The short version – use uvx

Any server in this repository can be launched with a single shell command. The pattern is:

uvx mcp-science <server-name>

For example, to start the web-fetch stdio server locally, configure the following command in your client:

uvx mcp-science web-fetch

Which corresponds to this in claude desktop's json configuration:

{
  "mcpServers": {
    "web-fetch": {
      "command": "uvx",
      "args": [
        "mcp-science",
        "web-fetch"
      ]
    }
  }
}

The command will download the mcp-science package from PyPI and run the requested entry-point.

Find other servers

Have a look at the Available servers list — every entry in the table works with the pattern shown above.


Optional: managing integrations with MCPM

MCPM is a convenience command-line tool that can automate the process of wiring servers into supported clients.

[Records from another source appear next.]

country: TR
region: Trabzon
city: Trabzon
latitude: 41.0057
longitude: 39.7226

It is not required but can be useful if you frequently switch between clients or maintain a large number of servers.

The basic workflow is:

# Install mcpm first – it is a separate project
uv pip install mcpm

mcpm client ls           # discover supported clients
mcpm client set <name>   # pick the one you are using

# Add a server (automatically installing it if needed)
mcpm add web-fetch

After the command finishes, restart your client so that it reloads its tool configuration. You can browse the MCPM Registry for additional community-maintained servers.

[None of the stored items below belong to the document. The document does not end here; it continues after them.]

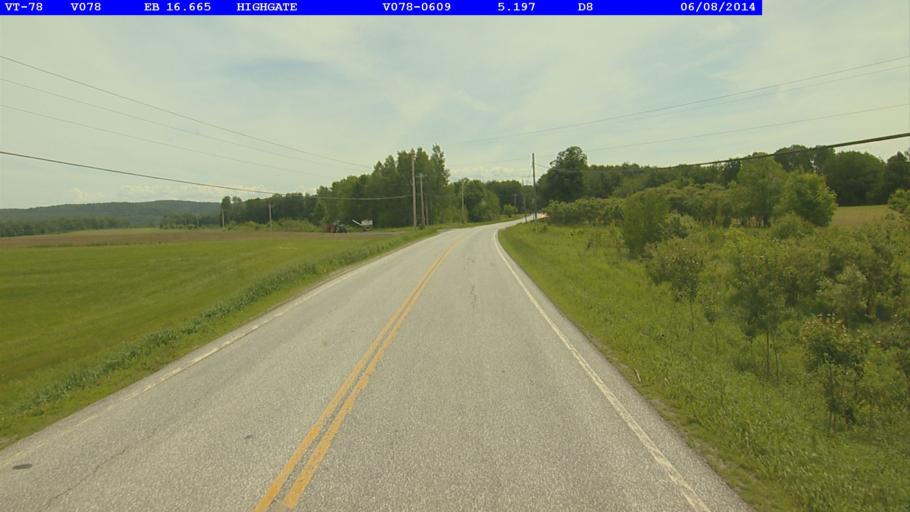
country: US
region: Vermont
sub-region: Franklin County
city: Swanton
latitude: 44.9420
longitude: -73.0070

How to build your own MCP server

Please check How to build your own MCP server step by step for more details.

Contributing

We enthusiastically welcome contributions to MCP.science! You can help with improving the existing servers, adding new servers, or anything that you think will make this project better.

If you are not familiar with GitHub and how to contribute to a open source repository, then it might be a bit of challenging, but it's still easy for you. We would recommend you to read these first:

  • How to make your first pull request on GitHub
  • Creating a pull request

In short, you can follow these steps:

  1. Fork the repository to your own GitHub account

  2. Clone the forked repository to your local machine

  3. Create a feature branch (git checkout -b feature/amazing-feature)

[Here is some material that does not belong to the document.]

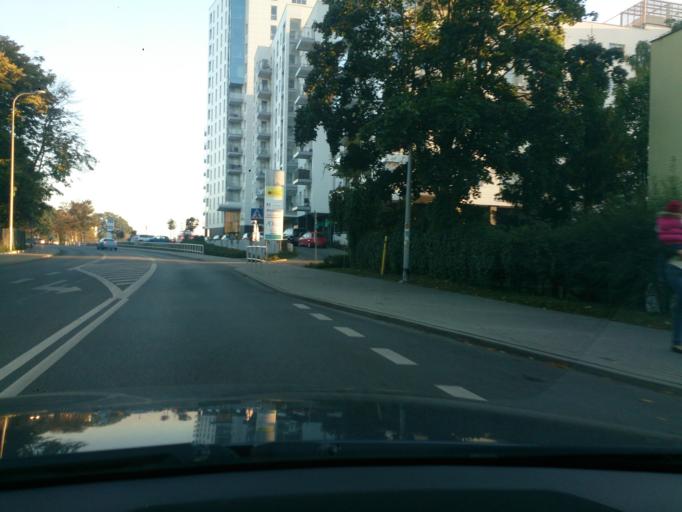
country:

  4. Make your changes and commit them (git commit -m 'Add amazing feature')

    👈 Click to see more conventions about directory and naming

    Please create your new server in the servers folder. For creating a new server folder under repository folder, you can simply run (replace your-new-server with your server name)

    uv init --package --no-workspace servers/your-new-server
    uv add --directory servers/your-new-server mcp
    

    This will create a new server folder with the necessary files:

    servers/your-new-server/
    ├── README.md
    ├── pyproject.toml
    └── src
        └── your_new_server
            └── __init__.py
    

    You may find there are 2 related names you might see in the config files:

    1. Project name (hyphenated): The folder, project name and script name in pyproject.toml, e.g. your-new-server.
    2. Python package name (snake_case): The folder inside src/, e.g. your_new_server.
  5. Push to the branch (git push origin feature/amazing-feature)

  6. Open a Pull Request

Please make sure your PR adheres to:

  • Clear commit messages
  • Proper documentation updates
  • Test coverage for new features

Contributor Recognition in Subrepos

If you want to recognize contributors for a specific server/subrepo (e.g. servers/gpaw-computation/), you can use the All Contributors CLI in that subdirectory.

Steps:

  1. In your subrepo (e.g. servers/gpaw-computation/), create a .all-contributorsrc file (see example).
  2. Add contributors using the CLI:
    npx all-contributors add <github-username> <contribution-type>
    
  3. Generate or update the contributors section in the subrepo's README.md:
    npx all-contributors generate
    
  4. Commit the changes to the subrepo's README.md and .all-contributorsrc.

For more details, see the All Contributors CLI installation guide.

License

This project is licensed under the MIT License - see the LICENSE file for details.

Acknowledgments

Thanks to all contributors!

Citation

For general use, please cite this repository as described in the root CITATION.cff.

If you use a specific server/subproject, please see the corresponding CITATION.cff file in that subproject's folder under servers/ for the appropriate citation.